Portrait of a Man by Henri Matisse
from 'Charles d'Orleans Portfolio'
1950
D. 28
16" x 10 3/8"
Lithograph in color on Arches paper. Signed in stone lower right. From the Charles D'Orleans Poems Portfolio. Edited by Teriade in 1950, it included 54 lithographic sheets with text on the back. From the total edition of 1200 examples, signed and numbered on the justification page (30 Roman numbered examples also exist.
Charles D'Orleans was born in 1931 (?) and died in 1465. A French nobleman and poet, his uncle was Charles the 6th and his son was Louis the 12th. He was captured at the battle of Agincourt in 1415, one of many campaigns during the Hundred Years War where English bowman under Henry V defeated the French forces under Charles D'Albert. He spent twenty-five years in captivity, spending most of his life in English prison "or under house arrest".
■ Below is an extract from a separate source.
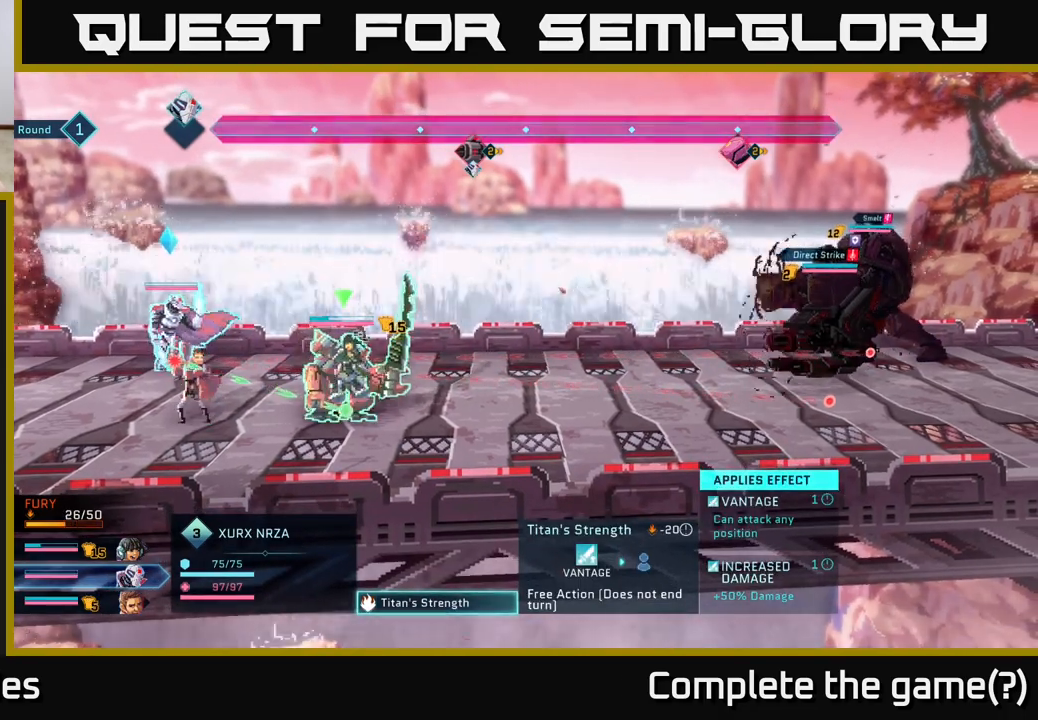
{"buttons": [], "left_stick": "center", "right_stick": "center", "events": []}
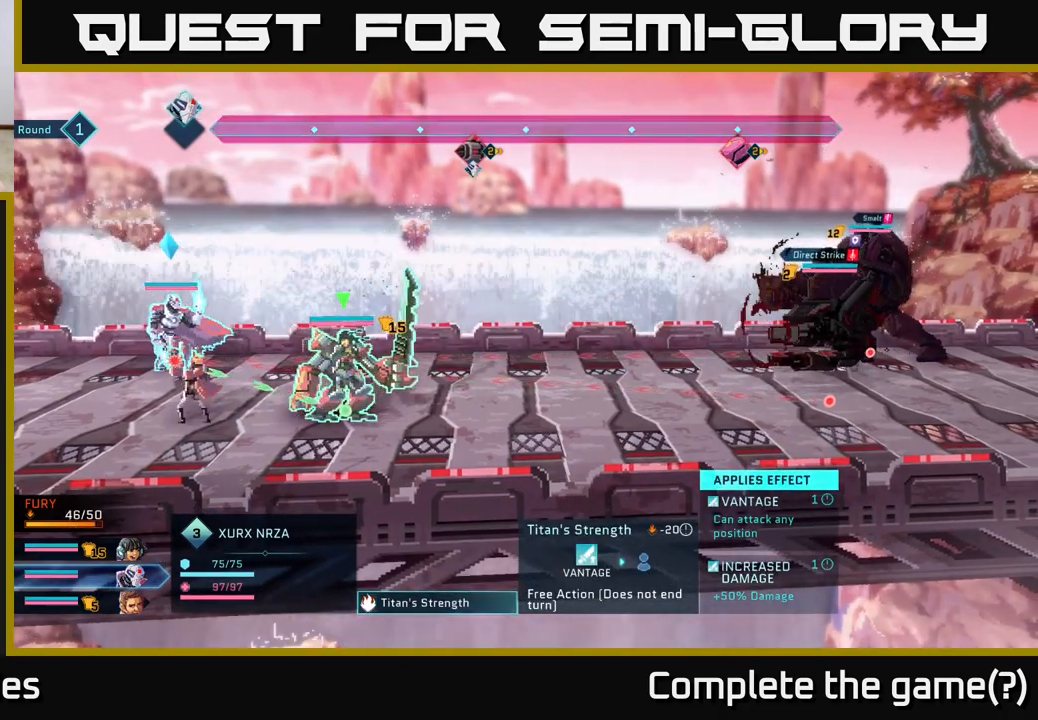
{"buttons": [], "left_stick": "center", "right_stick": "center", "events": []}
He lived during the time of Joan of Arc and Chaucer, and the Battle of Agincourt is immortalized in Shakespeare's play Henry V.
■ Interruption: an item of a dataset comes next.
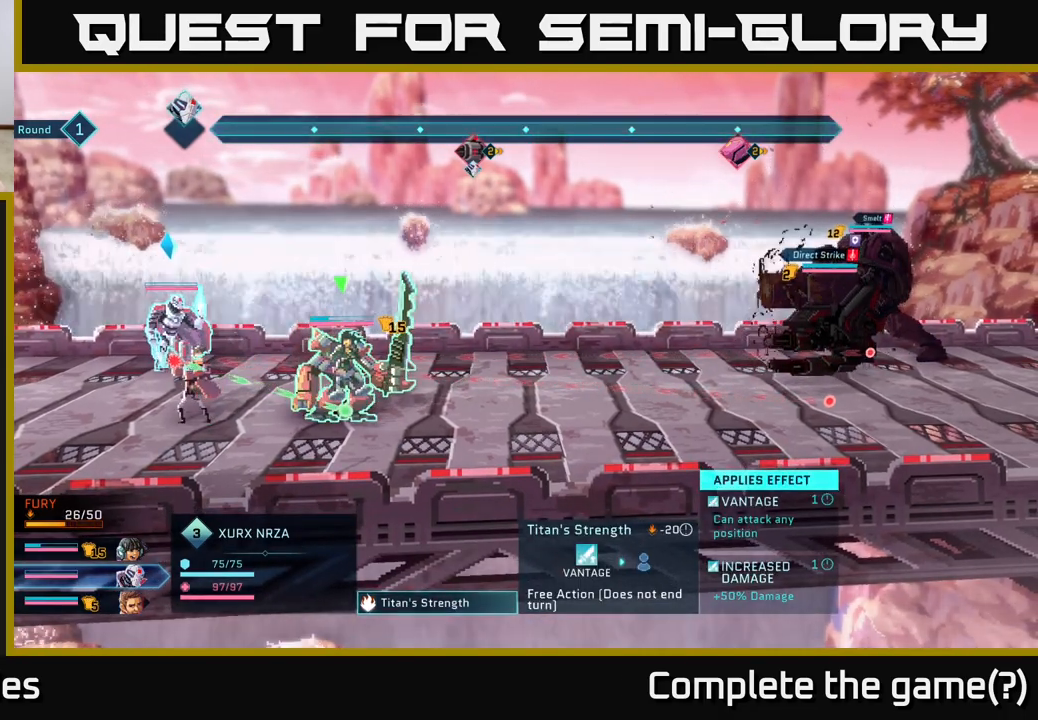
{"buttons": [], "left_stick": "center", "right_stick": "center", "events": []}
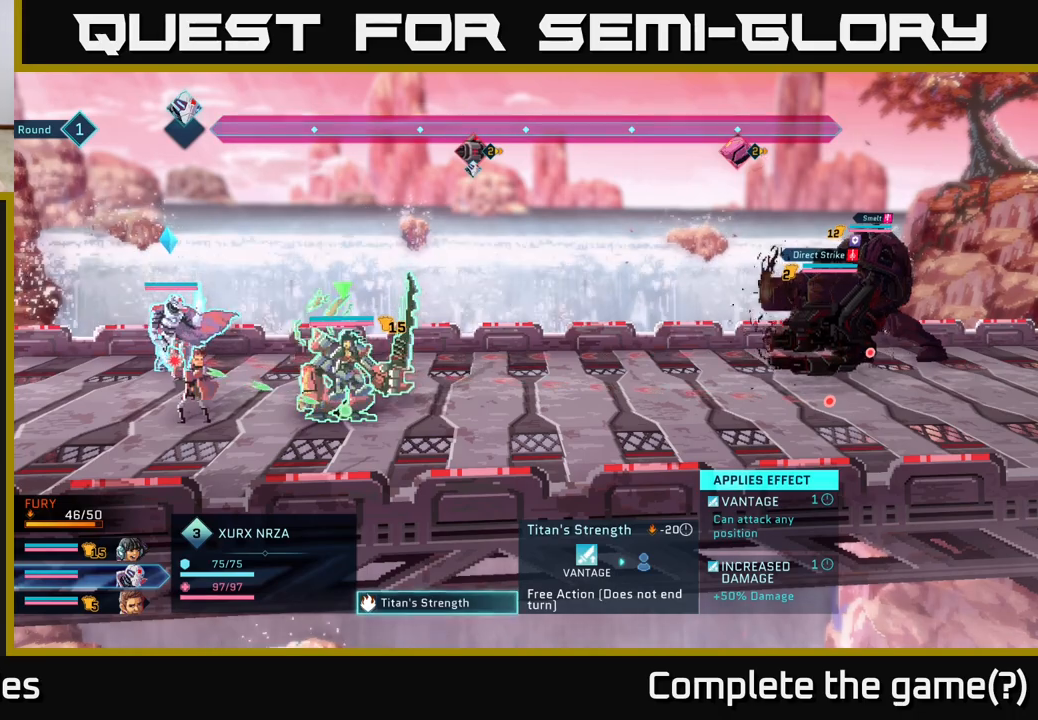
{"buttons": [], "left_stick": "center", "right_stick": "center", "events": [[167, "left_stick", "left"], [383, "left_stick", "center"]]}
Matisse, with this suite, paid homage to the man who redefined "elegiac" or mournful, melancholy poetry (Ovid, the Roman poet did it 1400 years before). His poems are marked by his taste for personal reflection and introspection. He composed short poems, ballads and rondeaux. It is the rondeau of 12 or 15 versus that he is known for - very close by the shape and the subject to the sonnet which will triumph in the following century, by William Shakespear.
Legen has it that Charles D'Orleans was the first person to give a Valentine's card.